In my opinion, that depends on whether Google can figure out a way for YouTube to generate sufficient profits to offer Google a return on its $1.65 billion investment -- which represents 1.3% of its $132 billion market value. The New York Times notes that Sequoia Capital, an original Google investor (other Sequoia wins include Oracle, Apple, Cisco, and Yahoo), paid $11.5 million for a 30% stake in YouTube worth $495 million. Sequoia generated a 42,043% return on investment for Sequoia -- not bad for less than a year's work!
To earn back its $1.65 billion, I estimate that Google will need to squeeze $26 million in profit (not toothpaste) out of YouTube. (I base this on the assumption that the market would value each dollar of YouTube earnings at Google's P/E of 63).
It doesn't sound like much of a challenge for Google but it's not clear from whence the profits will emerge. Based on the conference call at the deal announcement, it sounds like Google plans to make money off of video search and that it considers advertising a distinctly secondary source of profit.

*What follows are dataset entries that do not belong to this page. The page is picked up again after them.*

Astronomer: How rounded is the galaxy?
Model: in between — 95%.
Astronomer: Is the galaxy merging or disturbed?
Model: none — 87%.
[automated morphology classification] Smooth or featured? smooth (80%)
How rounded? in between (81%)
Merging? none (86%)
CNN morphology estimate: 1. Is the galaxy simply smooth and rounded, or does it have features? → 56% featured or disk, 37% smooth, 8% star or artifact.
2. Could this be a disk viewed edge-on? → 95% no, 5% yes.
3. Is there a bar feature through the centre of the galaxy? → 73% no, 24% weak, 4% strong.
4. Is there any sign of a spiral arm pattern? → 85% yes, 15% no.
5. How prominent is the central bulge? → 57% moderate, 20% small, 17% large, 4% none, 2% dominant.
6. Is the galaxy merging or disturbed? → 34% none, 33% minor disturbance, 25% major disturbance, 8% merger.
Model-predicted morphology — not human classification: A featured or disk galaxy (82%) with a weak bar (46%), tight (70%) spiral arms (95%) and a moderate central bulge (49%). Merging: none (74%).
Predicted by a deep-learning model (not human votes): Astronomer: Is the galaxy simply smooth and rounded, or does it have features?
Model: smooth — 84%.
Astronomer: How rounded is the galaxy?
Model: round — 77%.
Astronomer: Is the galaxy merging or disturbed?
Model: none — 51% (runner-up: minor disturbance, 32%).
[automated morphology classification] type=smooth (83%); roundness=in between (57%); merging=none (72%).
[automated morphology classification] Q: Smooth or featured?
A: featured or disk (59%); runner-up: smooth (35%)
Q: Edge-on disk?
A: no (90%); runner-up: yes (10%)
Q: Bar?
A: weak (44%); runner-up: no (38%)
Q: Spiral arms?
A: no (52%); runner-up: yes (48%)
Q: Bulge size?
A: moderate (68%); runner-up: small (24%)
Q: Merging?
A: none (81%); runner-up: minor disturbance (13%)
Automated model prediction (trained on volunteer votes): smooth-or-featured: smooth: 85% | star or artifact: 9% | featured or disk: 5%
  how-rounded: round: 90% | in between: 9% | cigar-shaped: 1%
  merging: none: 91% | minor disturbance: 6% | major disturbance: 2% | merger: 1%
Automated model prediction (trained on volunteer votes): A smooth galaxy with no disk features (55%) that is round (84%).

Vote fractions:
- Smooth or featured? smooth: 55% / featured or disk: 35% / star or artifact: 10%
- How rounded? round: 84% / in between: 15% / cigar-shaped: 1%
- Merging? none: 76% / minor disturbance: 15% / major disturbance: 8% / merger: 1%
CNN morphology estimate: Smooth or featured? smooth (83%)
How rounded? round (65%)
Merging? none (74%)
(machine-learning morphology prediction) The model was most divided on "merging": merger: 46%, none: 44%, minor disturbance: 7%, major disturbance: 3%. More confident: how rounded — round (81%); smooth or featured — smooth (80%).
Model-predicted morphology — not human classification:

What confuses me about this is that Google makes money off of little text advertisements placed next to search results – so to think of video search as a source of revenue distinct from advertising leaves me scratching my head. But since the deal is so tiny from Google's perspective, it almost doesn't matter whether it makes money or not.
Nevertheless, I'd like to think that Google management is smart enough to figure out how to make some money off the investment -- though they'd be hard-pressed to do as well as Sequoia!